Come to think of it, I may need a new letter to Justin on this. After all, this SNC thing is killing him. He needs to change the conversation, rescue the oil patch and get some positive mojo going in his favour – there’s an election coming after all.

 

So Justin, bring back the income trust. For energy companies only. Renewable and Fossil.

 

It’ll work.

 

Trust me. When have I ever steered you wrong?

 

Who’s with me?

 

Prices as at March 15, 2019 (March 8, 2019)

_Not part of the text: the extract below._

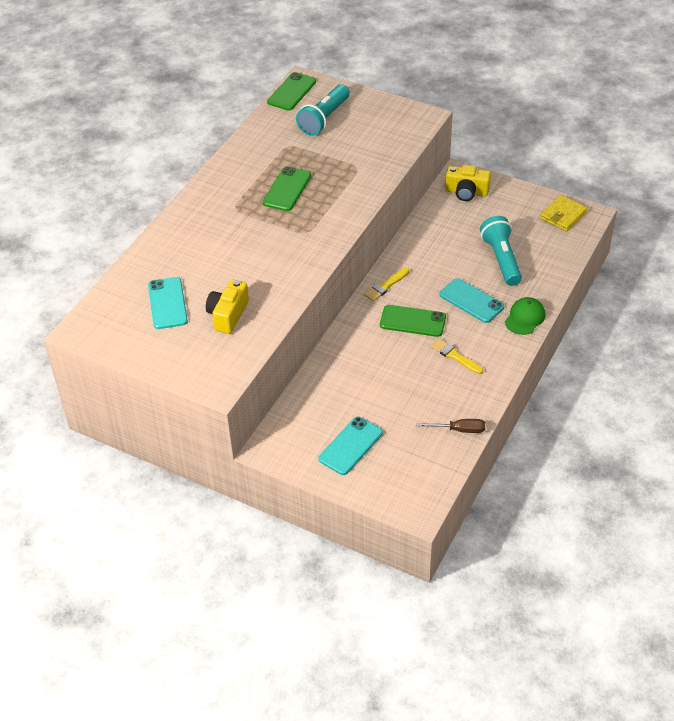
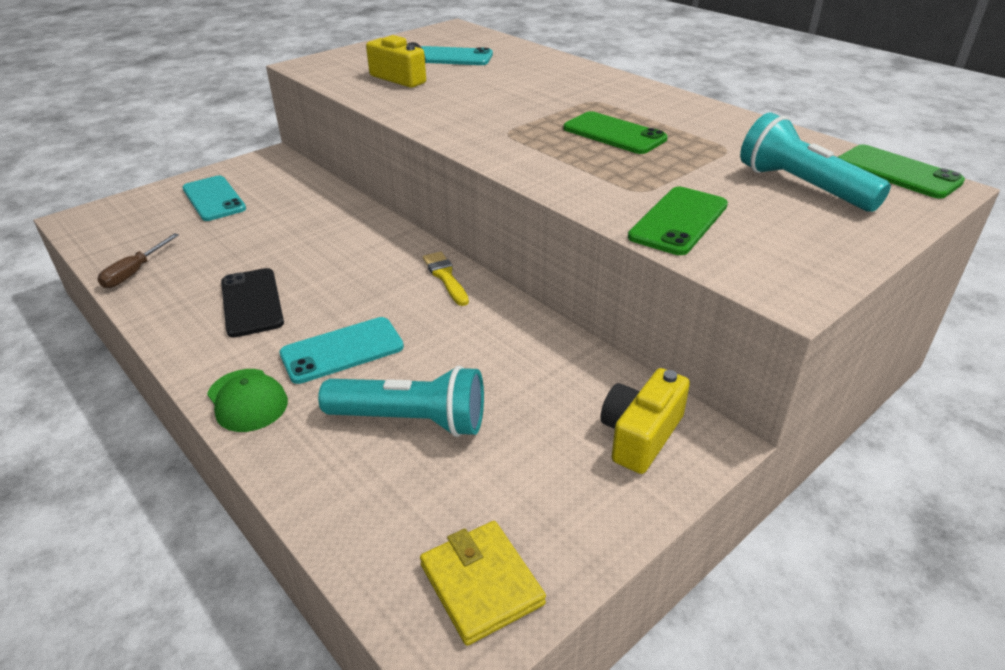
camera: 110 degrees right, 10 degrees down
green phone [380,305,446,337] -> green phone moved to [628,187,728,255]
yellow brush [431,338,483,374] -> black phone [221,268,284,338]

  • The price of oil was up this week on lowered production and supply concerns.
    • Storage posted a decrease
    • Production was down
    • The rig count in the US was down marginally
  • Withdrawals from storage were much higher than anticipated for natural gas. The market was unmoved
  • WTI Crude: $58.36 ($55.96)
  • Western Canada Select: $47.69 ($45.05)
  • AECO Spot *: $2.70 ($3.40)
  • NYMEX Gas: $2.790 ($2.858)
  • US/Canadian Dollar: $0.7500 ($0.7434)

 

Highlights

  • As at March 8, 2019, US crude oil supplies were at 449.1 million barrels, a decrease of 3.9 million barrels from the previous week and 18.1 million barrels above last year.
    • The number of days oil supply in storage is 28.2 compared to 26.9 last year at this time.
    • Production was down for the week at 12.000 million barrels per day. Production last year at the same time was 10.381 million barrels per day.
    • Imports fell from 7.001 million barrels to 6.746 million barrels per day compared to 7.585 million barrels per day last year.
    • Exports from the US fell to 2.546 million barrels per day from 2.803 million barrels per day last week compared to 1.487 million barrels per day a year ago
    • Canadian exports to the US were 3.553 million barrels a day, up from 3.047
    • Refinery inputs rose during the during the week to 16.020 million barrels per day
  • As at March 13, 2019, US natural gas in storage was 1.186 billion cubic feet (Bcf), which is about 32% lower than the 5-year average and about 23% less than last year’s level, following an implied net withdrawal of 204 Bcf during the report week
    • Overall U.S. natural gas consumption fell 19% during the report week
    • Production for the week was flat. Imports from Canada decreased 11% from the week before. Exports to Mexico decreased 1%
    • LNG exports totaled 39.4 Bcf
  • As of March 15, 2019, the Canadian rig count was down 28 at 161 (AB – 116; BC – 15; SK – 27; MB – 2; Other – 1. Rig count for the same period last year was 219.
  • US Onshore Oil rig count at March 15, 2019 is at 833, down 1 from the week prior.
    • Peak rig count was October 10, 2014 at 1,609
  • Natural gas rigs drilling in the United States remained flat at 193.
    • Peak rig count before the downturn was November 11, 2014 at 356 (note the actual peak gas rig count was 1,606 on August 29, 2008)
  • Offshore rig count was unchanged at 22.
    • Offshore peak rig count at January 1, 2015 was 55

US split of Oil vs Gas rigs is 80%/20%, in Canada the split is 68%/32%

Trump Watch: First veto of his presidency to support his border wall! Very exciting. Oh, and a pretty brutal budget.